A Melbourne man has pleaded guilty to operating an illegal real estate short sale flipping business, using tactics that made homes appear to be in poor condition, such as adding foul smells.
Guerard Wallace Howard, 63, faces a maximum penalty of 20 years in federal prison for wire fraud after operating Provincial Real Estate Administrative Services, Inc. while using short sale tactics, according to the plea agreement.
Howard made properties appear to be in poor condition during appraisals through reverse staging scheme, which is done in an effort to acquire the property at below market price.
Howard is accused of removing receptacle plates and pulling wires from walls to falsely represent that the house needed electrical service upgrades and repairs. Howard would also spray the house with a foul-smelling prank product, saying the odor was due to mold or other potential bio-hazard issues that required expensive remediation costs, officials said.

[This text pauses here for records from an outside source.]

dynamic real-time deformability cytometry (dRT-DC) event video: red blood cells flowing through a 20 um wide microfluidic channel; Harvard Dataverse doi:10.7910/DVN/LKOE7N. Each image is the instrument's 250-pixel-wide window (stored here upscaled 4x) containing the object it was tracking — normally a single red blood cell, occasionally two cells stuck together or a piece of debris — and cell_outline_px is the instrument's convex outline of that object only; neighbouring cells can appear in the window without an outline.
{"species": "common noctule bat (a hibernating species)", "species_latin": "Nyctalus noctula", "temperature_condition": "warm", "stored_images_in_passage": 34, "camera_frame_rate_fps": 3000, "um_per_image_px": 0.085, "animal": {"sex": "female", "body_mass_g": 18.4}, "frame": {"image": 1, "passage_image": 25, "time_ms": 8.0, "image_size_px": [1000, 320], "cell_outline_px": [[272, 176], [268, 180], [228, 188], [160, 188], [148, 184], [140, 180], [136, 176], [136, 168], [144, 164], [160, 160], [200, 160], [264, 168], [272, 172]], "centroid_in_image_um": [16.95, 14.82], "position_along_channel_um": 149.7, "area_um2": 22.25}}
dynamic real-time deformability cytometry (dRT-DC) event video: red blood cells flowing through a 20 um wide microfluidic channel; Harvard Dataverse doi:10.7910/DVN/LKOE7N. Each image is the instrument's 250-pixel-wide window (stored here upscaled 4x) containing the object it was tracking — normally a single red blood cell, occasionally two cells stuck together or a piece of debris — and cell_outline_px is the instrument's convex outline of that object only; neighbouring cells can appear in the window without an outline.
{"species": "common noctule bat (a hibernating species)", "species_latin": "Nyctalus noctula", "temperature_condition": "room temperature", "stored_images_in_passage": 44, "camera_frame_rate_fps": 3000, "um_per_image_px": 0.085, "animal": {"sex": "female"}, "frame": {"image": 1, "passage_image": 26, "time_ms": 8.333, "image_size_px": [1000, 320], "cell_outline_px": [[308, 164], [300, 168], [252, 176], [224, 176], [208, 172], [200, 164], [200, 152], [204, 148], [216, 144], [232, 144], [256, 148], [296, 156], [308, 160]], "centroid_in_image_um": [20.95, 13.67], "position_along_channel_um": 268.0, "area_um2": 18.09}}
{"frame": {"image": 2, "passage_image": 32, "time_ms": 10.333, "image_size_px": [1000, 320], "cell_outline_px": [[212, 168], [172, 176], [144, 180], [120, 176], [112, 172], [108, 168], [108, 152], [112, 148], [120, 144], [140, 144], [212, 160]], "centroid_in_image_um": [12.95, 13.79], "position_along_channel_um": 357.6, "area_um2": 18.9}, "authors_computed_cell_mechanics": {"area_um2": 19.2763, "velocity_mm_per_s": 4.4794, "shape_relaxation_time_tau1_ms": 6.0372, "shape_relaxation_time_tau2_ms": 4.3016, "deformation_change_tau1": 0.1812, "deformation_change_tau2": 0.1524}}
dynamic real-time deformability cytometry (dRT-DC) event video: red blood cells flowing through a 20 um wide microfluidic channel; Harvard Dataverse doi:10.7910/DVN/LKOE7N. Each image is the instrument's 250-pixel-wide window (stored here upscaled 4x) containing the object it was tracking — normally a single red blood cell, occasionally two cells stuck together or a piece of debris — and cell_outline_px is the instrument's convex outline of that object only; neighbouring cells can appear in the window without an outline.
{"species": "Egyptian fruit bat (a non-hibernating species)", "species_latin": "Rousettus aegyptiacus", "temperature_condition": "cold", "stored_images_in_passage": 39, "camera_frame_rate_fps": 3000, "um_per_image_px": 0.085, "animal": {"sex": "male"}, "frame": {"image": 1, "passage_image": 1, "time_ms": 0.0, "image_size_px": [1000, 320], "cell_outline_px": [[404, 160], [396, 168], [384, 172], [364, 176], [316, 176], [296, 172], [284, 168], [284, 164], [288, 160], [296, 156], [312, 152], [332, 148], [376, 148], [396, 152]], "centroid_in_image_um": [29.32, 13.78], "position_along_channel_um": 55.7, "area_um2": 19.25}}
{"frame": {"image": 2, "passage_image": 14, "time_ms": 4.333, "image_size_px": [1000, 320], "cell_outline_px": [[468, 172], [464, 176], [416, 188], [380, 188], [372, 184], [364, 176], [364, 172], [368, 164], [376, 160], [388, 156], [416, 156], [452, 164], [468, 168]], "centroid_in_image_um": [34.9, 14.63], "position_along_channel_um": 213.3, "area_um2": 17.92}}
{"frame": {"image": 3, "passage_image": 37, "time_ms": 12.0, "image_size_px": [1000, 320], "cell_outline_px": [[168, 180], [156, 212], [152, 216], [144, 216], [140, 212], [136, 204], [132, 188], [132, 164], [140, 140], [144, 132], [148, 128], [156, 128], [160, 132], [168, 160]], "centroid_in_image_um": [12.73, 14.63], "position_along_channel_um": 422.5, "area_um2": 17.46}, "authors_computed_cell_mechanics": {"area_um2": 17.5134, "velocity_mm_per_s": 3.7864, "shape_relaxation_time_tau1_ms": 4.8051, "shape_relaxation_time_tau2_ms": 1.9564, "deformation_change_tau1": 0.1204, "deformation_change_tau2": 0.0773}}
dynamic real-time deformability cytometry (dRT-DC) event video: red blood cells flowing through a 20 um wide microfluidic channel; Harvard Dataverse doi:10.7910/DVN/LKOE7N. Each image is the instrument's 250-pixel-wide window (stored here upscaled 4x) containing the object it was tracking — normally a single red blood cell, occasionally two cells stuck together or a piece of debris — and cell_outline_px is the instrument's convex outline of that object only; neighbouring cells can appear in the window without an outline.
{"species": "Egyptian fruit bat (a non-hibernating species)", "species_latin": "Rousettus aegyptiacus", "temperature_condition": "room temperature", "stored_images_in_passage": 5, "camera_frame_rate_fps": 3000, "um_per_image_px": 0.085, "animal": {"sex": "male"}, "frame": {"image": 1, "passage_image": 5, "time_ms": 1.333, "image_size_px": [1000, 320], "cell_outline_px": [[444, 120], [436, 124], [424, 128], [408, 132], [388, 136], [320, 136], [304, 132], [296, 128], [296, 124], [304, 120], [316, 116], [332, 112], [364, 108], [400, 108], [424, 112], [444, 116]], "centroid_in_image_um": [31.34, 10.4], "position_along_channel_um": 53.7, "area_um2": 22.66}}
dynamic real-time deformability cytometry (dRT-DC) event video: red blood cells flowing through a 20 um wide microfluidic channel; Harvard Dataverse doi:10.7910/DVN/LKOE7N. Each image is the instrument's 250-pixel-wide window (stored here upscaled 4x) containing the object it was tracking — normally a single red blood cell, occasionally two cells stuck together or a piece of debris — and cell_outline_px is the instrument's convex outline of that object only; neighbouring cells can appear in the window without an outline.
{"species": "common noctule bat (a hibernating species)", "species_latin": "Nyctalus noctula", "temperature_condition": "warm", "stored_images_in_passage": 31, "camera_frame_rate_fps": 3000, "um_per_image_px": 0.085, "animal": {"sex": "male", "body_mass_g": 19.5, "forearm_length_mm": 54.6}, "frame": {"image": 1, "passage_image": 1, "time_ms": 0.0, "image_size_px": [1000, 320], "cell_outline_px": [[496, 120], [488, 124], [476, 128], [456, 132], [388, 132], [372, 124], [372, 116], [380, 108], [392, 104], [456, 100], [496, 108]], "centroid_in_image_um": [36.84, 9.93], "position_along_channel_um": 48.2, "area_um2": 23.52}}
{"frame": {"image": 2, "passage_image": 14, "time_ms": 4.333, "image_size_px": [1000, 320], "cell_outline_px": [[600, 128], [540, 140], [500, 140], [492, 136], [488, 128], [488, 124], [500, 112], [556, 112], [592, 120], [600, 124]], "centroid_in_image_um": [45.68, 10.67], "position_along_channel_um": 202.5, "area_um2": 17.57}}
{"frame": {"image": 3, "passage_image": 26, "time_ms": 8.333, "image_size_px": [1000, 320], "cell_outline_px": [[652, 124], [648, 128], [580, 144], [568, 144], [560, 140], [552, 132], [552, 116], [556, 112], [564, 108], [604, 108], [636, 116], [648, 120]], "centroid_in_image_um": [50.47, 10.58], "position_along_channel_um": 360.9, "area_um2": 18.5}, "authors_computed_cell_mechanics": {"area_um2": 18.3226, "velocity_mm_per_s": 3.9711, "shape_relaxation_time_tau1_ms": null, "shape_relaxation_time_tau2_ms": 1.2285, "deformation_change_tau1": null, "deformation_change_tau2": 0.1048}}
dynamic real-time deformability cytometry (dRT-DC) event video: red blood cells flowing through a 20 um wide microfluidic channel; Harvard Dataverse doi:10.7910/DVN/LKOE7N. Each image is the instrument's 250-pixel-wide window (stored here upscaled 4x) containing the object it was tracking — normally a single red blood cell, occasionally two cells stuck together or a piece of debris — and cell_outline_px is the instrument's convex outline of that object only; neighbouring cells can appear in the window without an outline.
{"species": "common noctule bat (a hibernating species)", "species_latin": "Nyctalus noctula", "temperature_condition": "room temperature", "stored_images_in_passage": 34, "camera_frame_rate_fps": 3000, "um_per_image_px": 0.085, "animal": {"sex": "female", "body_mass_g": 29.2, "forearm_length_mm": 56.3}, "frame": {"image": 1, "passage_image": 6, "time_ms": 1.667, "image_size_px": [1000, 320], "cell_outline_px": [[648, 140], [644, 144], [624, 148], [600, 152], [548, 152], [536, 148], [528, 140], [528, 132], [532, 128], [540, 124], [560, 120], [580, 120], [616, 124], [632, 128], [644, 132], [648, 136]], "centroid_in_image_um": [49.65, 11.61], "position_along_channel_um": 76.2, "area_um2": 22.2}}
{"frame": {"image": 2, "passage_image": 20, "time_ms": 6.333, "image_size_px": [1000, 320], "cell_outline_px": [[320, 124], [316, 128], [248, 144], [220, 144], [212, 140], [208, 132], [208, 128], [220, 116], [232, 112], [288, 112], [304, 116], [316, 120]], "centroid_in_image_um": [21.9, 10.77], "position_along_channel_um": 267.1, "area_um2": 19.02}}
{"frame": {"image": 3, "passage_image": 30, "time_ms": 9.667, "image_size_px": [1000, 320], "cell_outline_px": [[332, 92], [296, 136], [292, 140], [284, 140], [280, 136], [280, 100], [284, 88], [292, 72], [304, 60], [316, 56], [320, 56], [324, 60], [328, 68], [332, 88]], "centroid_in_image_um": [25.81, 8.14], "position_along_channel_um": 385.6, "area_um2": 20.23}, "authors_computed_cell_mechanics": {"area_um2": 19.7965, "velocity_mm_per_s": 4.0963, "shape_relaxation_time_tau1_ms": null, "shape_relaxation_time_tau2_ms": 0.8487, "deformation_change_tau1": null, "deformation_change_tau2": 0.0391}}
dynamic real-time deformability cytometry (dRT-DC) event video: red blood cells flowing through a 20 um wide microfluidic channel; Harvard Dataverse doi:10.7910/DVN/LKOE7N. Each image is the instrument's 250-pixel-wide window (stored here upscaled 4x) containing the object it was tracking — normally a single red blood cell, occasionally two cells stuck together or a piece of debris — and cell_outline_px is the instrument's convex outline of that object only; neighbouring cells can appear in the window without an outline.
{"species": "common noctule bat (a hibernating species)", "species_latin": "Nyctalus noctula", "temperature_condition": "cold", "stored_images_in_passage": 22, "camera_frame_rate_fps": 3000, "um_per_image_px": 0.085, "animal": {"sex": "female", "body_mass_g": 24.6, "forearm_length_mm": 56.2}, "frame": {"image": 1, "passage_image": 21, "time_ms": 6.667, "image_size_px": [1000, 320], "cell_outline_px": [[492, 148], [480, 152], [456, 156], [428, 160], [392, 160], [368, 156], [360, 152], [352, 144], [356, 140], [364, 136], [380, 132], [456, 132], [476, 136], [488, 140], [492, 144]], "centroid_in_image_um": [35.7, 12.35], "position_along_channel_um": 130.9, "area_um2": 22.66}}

The property was then immediately resold at a profit.
In addition to reverse staging, Howard engaged in an illegal scheme known as commission shifting, whereby realtor commissions were paid as part of the short sale transaction. This resulted in a higher profit to Howard to the detriment of the short sale lender.
Howard illegally obtained $219,414.52 during the short sale flipping of 13 properties in Brevard County, according to officials.
This case was investigated by the Federal Bureau of Investigation.